During the three weeks that Perd lived with us, I decided to show him one of the episodes of "Denver Diner" that I had done. He found it fascinating that I attempted to be an actor at one point.
Like many people, when I'm watching myself on TV, I'm very hypercritical of my appearance. I mean, I was proud of my performance, but I didn't like the way I looked when I was on screen. I had this severe acne cluster along my jawline on both sides of my face. I've heard of this condition referred to as "p***y bumps." I'm certain most people didn't notice, but I knew they were there, because I was constantly working to rid myself of them. It didn't matter how much I popped and squirted, they were always there.
When I watched the show, those bumps looked as large as smallpox marks. Even though someone I had known for years was watching, I felt like Perd could see them and was focused on them.

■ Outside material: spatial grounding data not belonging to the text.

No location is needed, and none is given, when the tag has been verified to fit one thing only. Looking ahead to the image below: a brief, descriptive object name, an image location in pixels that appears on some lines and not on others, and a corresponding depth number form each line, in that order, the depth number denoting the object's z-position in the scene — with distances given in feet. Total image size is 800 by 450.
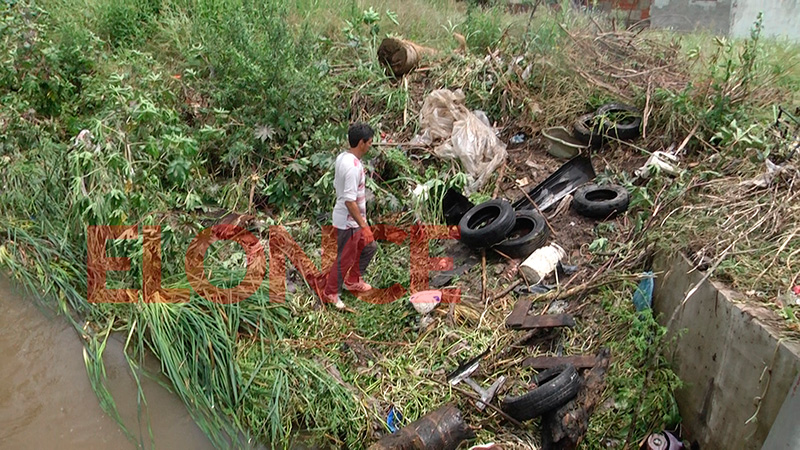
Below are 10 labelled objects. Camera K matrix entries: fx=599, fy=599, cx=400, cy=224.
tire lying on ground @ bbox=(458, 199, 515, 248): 16.60
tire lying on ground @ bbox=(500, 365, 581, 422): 12.00
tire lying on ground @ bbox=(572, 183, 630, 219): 17.01
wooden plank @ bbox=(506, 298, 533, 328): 14.52
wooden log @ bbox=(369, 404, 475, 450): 12.04
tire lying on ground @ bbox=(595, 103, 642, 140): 18.89
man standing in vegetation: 14.69
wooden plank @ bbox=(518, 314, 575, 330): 14.08
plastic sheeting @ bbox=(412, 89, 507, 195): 19.47
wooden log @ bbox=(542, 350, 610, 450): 11.95
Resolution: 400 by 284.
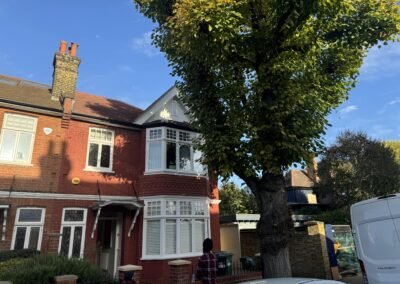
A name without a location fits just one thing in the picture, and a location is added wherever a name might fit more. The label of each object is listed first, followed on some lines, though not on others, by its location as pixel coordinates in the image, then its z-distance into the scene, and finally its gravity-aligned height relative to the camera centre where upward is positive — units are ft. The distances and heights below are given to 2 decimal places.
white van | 24.03 +0.60
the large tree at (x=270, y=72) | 28.66 +18.09
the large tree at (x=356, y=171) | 71.92 +17.04
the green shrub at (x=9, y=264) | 28.11 -0.52
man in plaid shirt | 23.47 -1.25
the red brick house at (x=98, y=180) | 39.42 +9.98
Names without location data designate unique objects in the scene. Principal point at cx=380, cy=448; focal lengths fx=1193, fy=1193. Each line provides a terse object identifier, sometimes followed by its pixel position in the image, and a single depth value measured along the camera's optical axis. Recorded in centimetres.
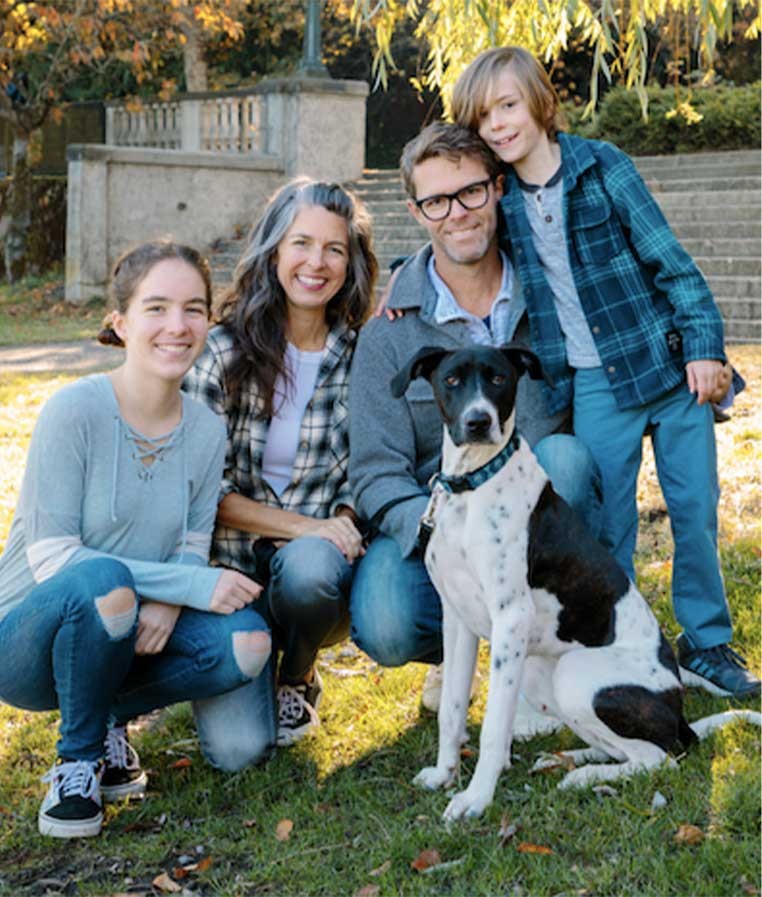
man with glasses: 371
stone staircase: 1082
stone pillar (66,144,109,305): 1503
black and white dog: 325
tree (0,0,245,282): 1541
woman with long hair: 381
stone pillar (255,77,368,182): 1627
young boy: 379
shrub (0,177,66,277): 1767
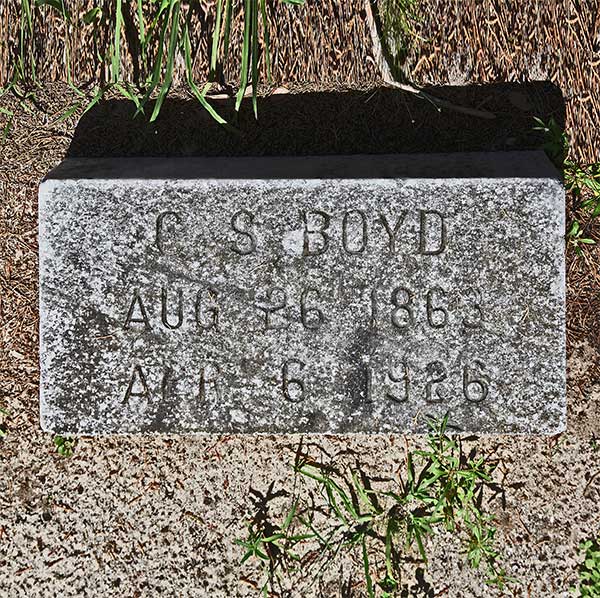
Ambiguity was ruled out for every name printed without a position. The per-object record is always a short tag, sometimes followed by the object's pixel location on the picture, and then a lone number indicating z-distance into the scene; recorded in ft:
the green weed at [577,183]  7.30
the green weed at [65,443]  7.78
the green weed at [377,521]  7.55
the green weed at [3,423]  7.89
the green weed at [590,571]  7.49
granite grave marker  6.31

Suddenly, I realized that I hadn't really dealt with the bumps much lately. I ran to the mirror and I was surprised that I didn't have that condition anymore. I'd heard the myth for years that once you've had actual sex, your skin clears up. However, I never thought it was true until then.
And I still don't know for a fact that it's true. It could be a coincidence that my skin finally matured at the age of 32. But I did find it odd that it took me an entire year to notice that something that drastic had changed about me.
But I still get regular zits, so maybe my skin hasn't fully matured. Maybe I haven't matured mentally, either.